Une décision complexe qui soulève de nombreuses questions éthiques. Je me demande comment les soignants vont pouvoir accompagner les patients dans ce nouveau cadre.
C’est un débat difficile, mais nécessaire. Il faut trouver un équilibre entre le respect de la vie et la souffrance des patients.
Une décision forte du Sénat, même si le chemin législatif reste long. J’espère qu’un consensus se dégagera d’ici la fin des débats.
Cette réforme est un pas en avant pour le droit des malades en fin de vie. Pourquoi attendre encore pour permettre cette aide aux plus souffrants ?
Le Sénat fait preuve de pragmatisme en limitant l’accès à cette assistance médicale. J’espère que cela permettra d’éviter tout abus.
Oui, mais il faudra surveiller de près l’application de ces nouvelles règles. La dignité des patients doit rester au cœur des discussions.
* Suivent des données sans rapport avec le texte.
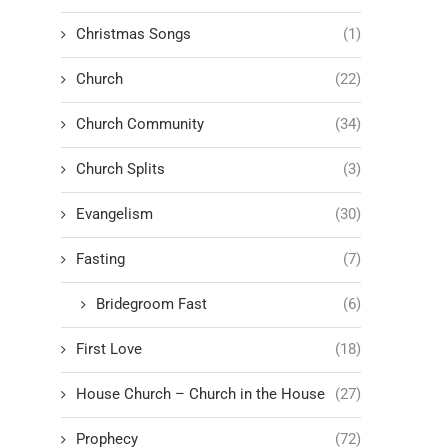
Christmas Songs
(1)
Church
(22)
Church Community
(34)
Church Splits
(3)
Evangelism
(30)
Fasting
(7)
Bridegroom Fast
(6)
First Love
(18)
House Church – Church in the House
(27)
Prophecy
(72)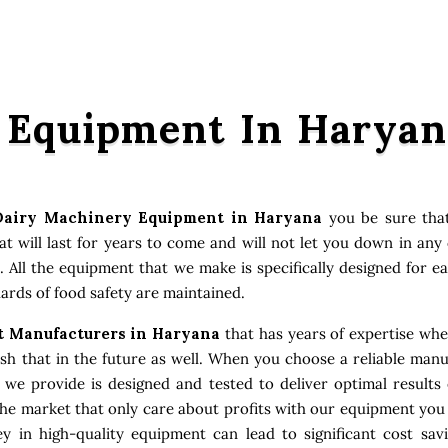
 Equipment In Haryan
Dairy Machinery Equipment in Haryana
you be sure that
 will last for years to come and will not let you down in an
. All the equipment that we make is specifically designed for e
ards of food safety are maintained.
 Manufacturers in Haryana
that has years of expertise when
 that in the future as well. When you choose a reliable manuf
t we provide is designed and tested to deliver optimal result
the market that only care about profits with our equipment you
 in high-quality equipment can lead to significant cost sav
Les textes révisés devraient être examinés en séance dès janvier. Est-ce que le calendrier parlementaire actuellement chargé permettra un vrai débat ?
Le calendrier semble serré, mais il est crucial d’avoir un échange approfondi sur ce sujet.
La proposition de loi sur les soins palliatifs a également été amendée. Un effort supplémentaire pour améliorer l’accompagnement des patients.